Harry Bruce Johnston (November 5, 1883 – January 20, 1943) was a Canadian politician, who served in the Legislative Assembly of British Columbia.

==Early life==
Harry was born on November 5, 1883, to James Johnston and Mary Victoria Ross in Teeswater, Ontario, where he completed his secondary education. In 1906, he arrived in Arrowhead, British Columbia, becoming a merchant. By 1905, Edward McGaghran owned a general store, carrying a wide range of products. The next year, Jessie Whitbread became an employee, and Harry Johnston became a partner in the renamed McGaghran & Johnston store, which expanded into men's furnishings, while retaining a groceries line. McGaghran, who trained as a millwright, was superintendent of the Arrow Lakes Lumber Co mill at Arrowhead at the time of his death in 1912. In 1918, Johnston expanded into the lumber business. He produced and retailed cedar poles and posts.

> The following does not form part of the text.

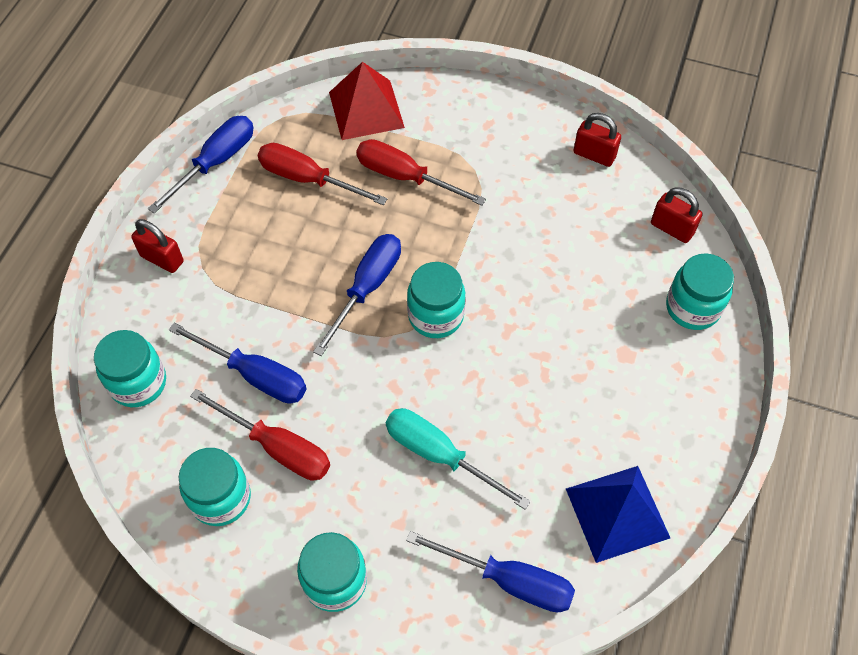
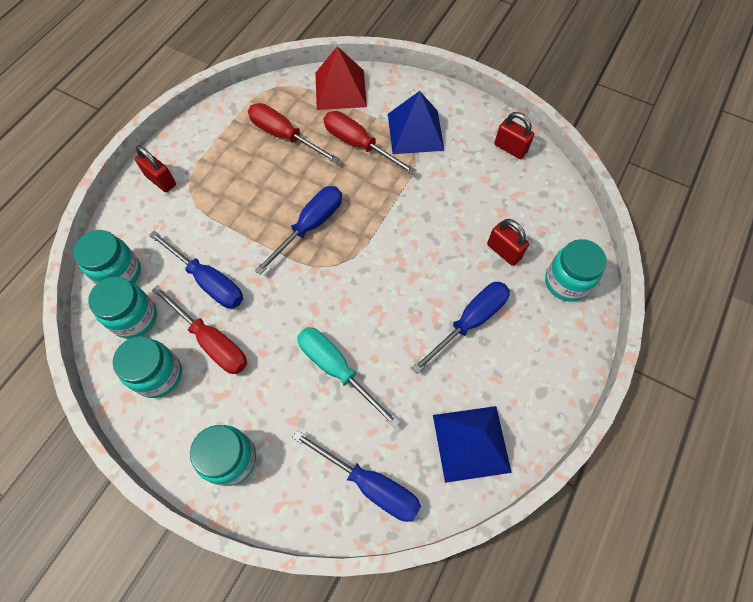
camera: 10 degrees right, 5 degrees up
(215, 162) = (218, 113): blue screwdriver -> blue screwdriver (470, 322)
(436, 316) = (358, 256): turquoise jar -> turquoise jar (134, 318)
(473, 150) = (415, 131): none -> blue pyramid
(672, 228) = (561, 215): red padlock -> red padlock (504, 251)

By 1919, he was also secretary of the local school board.
His interest in the general store ceased around 1920. Prior to entering politics, he managed Columbia River Timbers.

==Political career==
Winning the Revelstoke seat for the Liberal Party in 1937 and 1941, he served in the Legislative Assembly of British Columbia until his death on January 20, 1943, at Arrowhead. Premier John Hart and several cabinet members attended the funeral. This seat, which the Liberals had held since 1916, was lost in the June 1943 byelection.

==Marriage and children==
In 1908, he married Jessie Whitbread (1884–1971). Their children were John Wallace (1911–1988) and Effie Lorena Jean (1913–1989). John unsuccessfully ran in the September 1962 byelection for his father's old seat.